## INPUT DATA
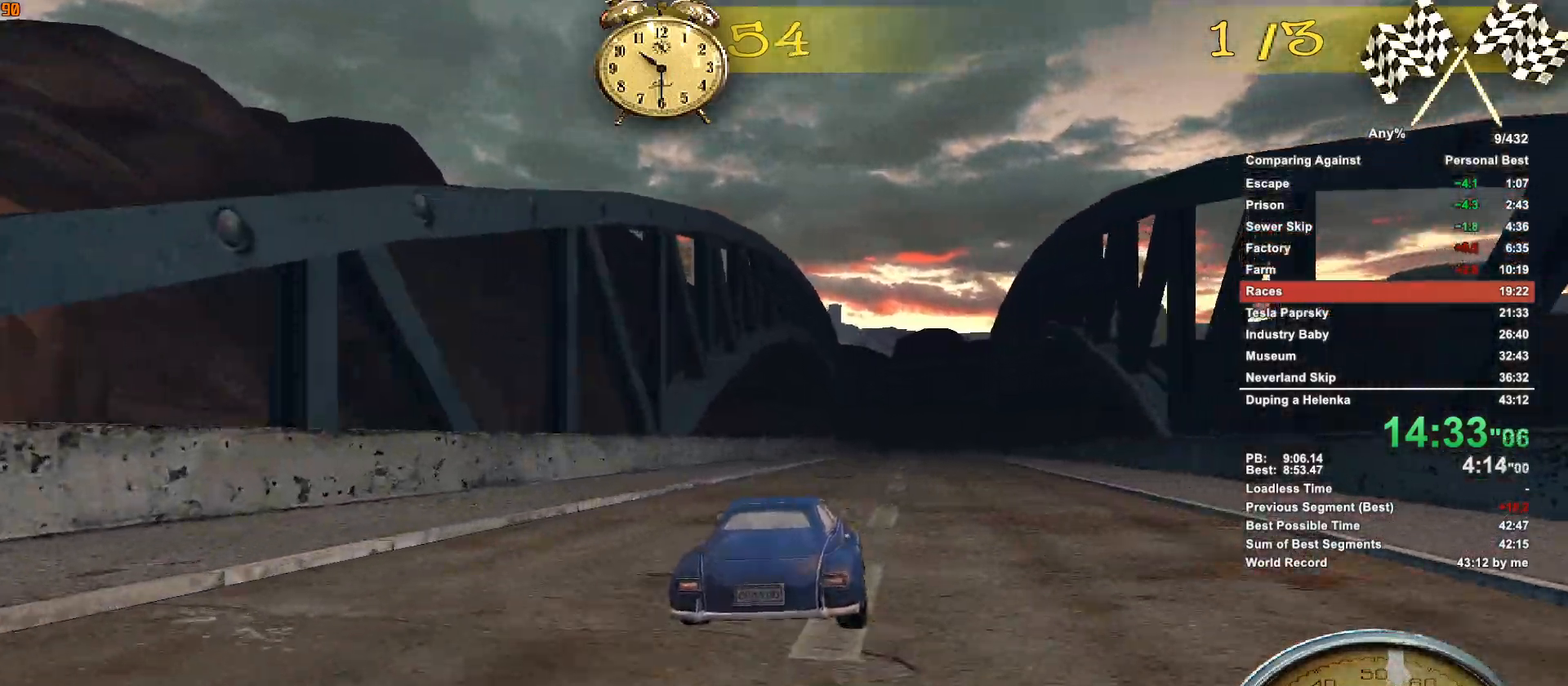
{"keys": ["w"], "mouse": [], "events": [[83, "d", "down"], [183, "d", "up"], [417, "a", "down"], [467, "a", "up"]]}
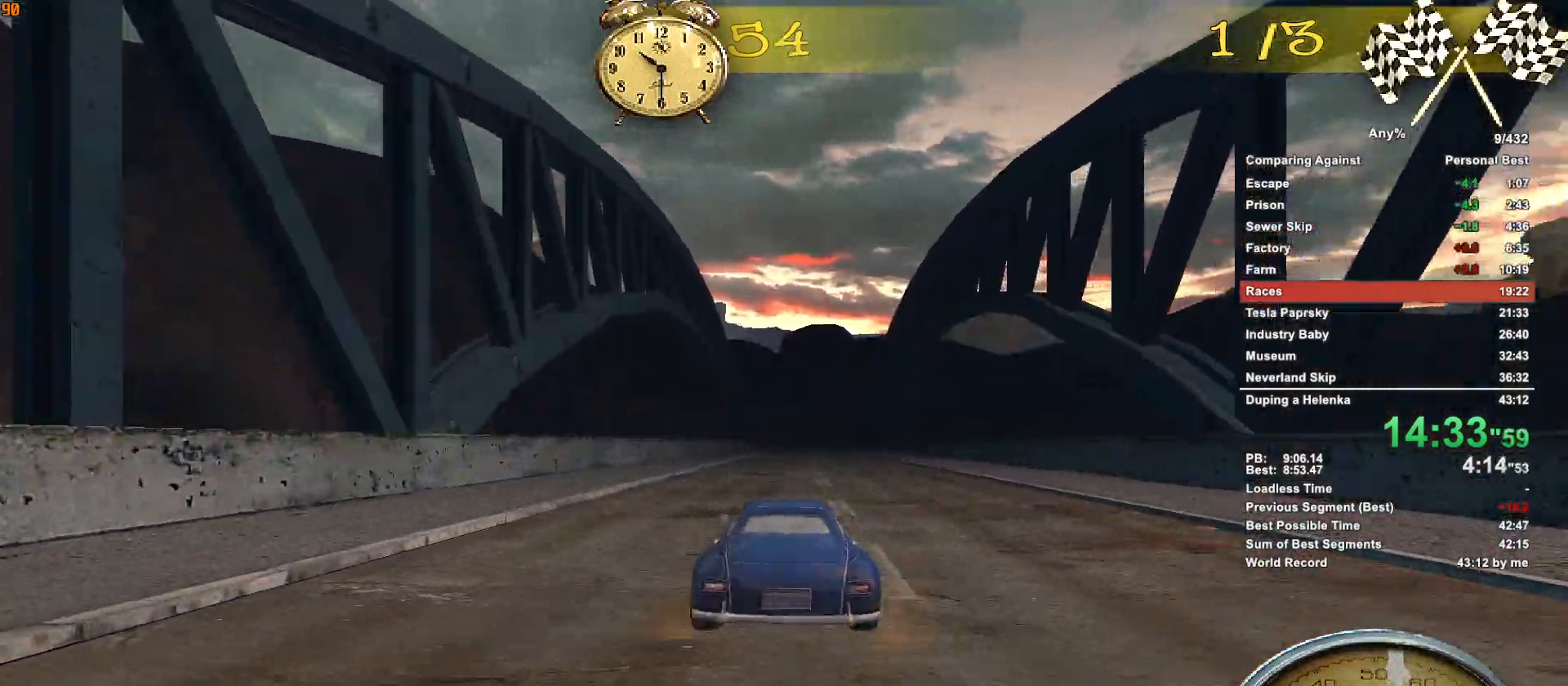
{"keys": ["w"], "mouse": [], "events": [[200, "d", "down"], [250, "d", "up"]]}
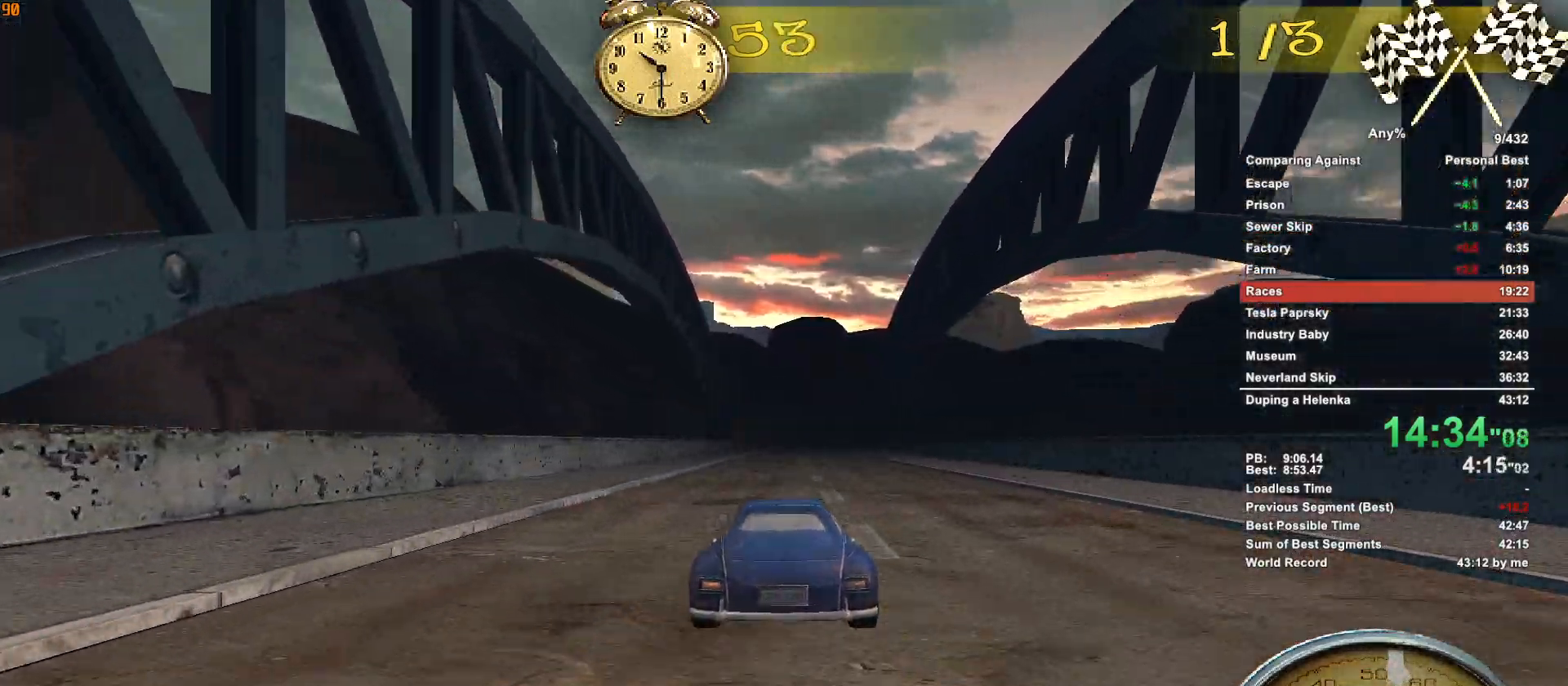
{"keys": ["w"], "mouse": [], "events": []}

## WHAT NEEDS TO BE DONE
Respond with one number only: how many lines of the data contain "down".

## SOLUTION TO THIS TASK
2